Retype the passage of the Discovery episode comments below that begins with the words containing "Kept my attention" and ends with "was very TNG.".

Start of Excerpt to read

Kept my attention for the most part; engaging up until the Captain's cone of silence dropped and things got a bit sappy.

Stamets and Book starting out awkward and ending buds was very TNG.

What's up with Tilly? Will this be tied up in a neat little bow ala. Detmer's S3 PTSD in a few episodes?

I don't mind Adria at all; Adria / Grey on the other hand is not the most engaging aspect of the show.
----

Ultimately, it's still the same ol' DIscovery, but perhaps with a bit more of an assuredness about itself. If there's been one constant in my lack of enthusiasm for the show, it's Burnham. However, I've got to say, she's fitting in well as Captain. It's a better fit for the series and so far, I've been pleasantly surprised by SMG's more tempered performance.

End of Excerpt to read
Start of Excerpted records

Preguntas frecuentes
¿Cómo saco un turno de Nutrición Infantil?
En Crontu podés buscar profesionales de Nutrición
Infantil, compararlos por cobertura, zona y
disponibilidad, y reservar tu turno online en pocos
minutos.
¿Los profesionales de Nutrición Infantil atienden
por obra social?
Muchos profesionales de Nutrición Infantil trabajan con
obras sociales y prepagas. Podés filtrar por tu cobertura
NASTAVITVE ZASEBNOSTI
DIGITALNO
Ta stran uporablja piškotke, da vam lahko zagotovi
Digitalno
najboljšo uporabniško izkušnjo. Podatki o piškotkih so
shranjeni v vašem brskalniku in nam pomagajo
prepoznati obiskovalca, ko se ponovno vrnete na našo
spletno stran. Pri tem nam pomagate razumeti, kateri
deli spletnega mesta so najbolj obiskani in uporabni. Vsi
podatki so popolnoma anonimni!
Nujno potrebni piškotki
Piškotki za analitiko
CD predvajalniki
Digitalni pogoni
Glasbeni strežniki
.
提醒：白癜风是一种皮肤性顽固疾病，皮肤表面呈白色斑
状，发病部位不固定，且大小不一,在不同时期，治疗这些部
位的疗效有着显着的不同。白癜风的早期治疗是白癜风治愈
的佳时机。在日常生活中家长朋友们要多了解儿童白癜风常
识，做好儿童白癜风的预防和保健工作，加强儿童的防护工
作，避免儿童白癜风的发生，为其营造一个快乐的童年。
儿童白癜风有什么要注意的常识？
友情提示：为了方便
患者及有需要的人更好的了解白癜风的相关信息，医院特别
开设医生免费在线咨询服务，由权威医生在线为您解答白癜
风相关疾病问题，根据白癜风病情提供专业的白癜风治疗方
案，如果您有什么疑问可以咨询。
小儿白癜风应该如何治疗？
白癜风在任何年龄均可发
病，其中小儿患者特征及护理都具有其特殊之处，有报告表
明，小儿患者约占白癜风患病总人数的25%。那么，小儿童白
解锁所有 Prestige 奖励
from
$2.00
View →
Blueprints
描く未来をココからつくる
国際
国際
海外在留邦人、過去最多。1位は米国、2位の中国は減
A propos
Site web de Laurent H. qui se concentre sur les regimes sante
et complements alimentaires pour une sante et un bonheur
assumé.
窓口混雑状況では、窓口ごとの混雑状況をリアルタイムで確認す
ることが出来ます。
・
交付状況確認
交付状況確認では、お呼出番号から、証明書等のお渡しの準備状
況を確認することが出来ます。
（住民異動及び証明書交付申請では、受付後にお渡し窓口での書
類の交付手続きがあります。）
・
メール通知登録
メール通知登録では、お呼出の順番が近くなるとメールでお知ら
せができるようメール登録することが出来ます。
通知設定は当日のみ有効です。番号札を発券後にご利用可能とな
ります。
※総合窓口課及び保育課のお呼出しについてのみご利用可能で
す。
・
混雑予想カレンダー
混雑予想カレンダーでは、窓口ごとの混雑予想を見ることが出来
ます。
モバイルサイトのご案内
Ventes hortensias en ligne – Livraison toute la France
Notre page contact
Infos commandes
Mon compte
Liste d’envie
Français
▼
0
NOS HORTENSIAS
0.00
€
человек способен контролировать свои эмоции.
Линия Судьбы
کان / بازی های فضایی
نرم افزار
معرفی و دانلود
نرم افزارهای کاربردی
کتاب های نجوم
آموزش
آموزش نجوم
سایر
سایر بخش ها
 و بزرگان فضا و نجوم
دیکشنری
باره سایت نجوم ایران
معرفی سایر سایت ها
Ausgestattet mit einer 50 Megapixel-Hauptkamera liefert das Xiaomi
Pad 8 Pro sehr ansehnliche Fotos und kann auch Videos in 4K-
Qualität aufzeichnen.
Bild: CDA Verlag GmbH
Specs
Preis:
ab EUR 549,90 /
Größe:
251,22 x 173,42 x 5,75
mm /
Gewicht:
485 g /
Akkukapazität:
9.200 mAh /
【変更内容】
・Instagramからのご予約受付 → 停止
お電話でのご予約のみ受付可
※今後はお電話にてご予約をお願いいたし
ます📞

End of Excerpted records

- Answer space:
Kept my attention for the most part; engaging up until the Captain's cone of silence dropped and things got a bit sappy.

Stamets and Book starting out awkward and ending buds was very TNG.